> _ENUNCIADO DA TAREFA_: Identifique nos itens abaixo todas as linhas em que aparece a palavra "chart" e copie cada uma delas.

________________

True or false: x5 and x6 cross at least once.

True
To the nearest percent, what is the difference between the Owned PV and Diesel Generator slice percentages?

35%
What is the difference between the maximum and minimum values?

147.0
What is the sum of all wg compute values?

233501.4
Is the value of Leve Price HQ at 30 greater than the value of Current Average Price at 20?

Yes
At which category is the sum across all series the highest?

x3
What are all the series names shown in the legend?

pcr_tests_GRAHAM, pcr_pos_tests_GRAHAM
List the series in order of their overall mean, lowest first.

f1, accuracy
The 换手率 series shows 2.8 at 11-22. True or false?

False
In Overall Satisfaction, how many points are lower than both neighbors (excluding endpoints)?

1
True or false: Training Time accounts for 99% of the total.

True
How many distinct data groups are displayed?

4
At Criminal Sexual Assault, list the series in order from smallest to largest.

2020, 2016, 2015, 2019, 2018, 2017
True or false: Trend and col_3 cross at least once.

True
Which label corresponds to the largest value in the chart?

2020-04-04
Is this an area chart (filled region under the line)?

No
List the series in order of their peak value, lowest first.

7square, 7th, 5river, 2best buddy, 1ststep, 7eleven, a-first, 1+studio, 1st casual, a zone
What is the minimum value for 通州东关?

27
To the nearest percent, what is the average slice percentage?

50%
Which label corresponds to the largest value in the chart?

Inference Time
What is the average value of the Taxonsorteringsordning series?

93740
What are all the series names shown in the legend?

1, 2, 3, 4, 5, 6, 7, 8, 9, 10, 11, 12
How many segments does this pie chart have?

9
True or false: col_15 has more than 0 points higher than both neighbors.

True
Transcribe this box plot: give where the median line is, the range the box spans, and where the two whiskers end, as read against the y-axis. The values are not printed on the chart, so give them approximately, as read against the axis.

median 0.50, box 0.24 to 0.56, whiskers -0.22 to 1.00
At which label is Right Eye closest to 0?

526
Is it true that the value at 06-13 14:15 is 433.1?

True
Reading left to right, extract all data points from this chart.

________________

> _RESULTADO DA TAREFA_:
Which label corresponds to the largest value in the chart?
Is this an area chart (filled region under the line)?
Which label corresponds to the largest value in the chart?
How many segments does this pie chart have?
Transcribe this box plot: give where the median line is, the range the box spans, and where the two whiskers end, as read against the y-axis. The values are not printed on the chart, so give them approximately, as read against the axis.
Reading left to right, extract all data points from this chart.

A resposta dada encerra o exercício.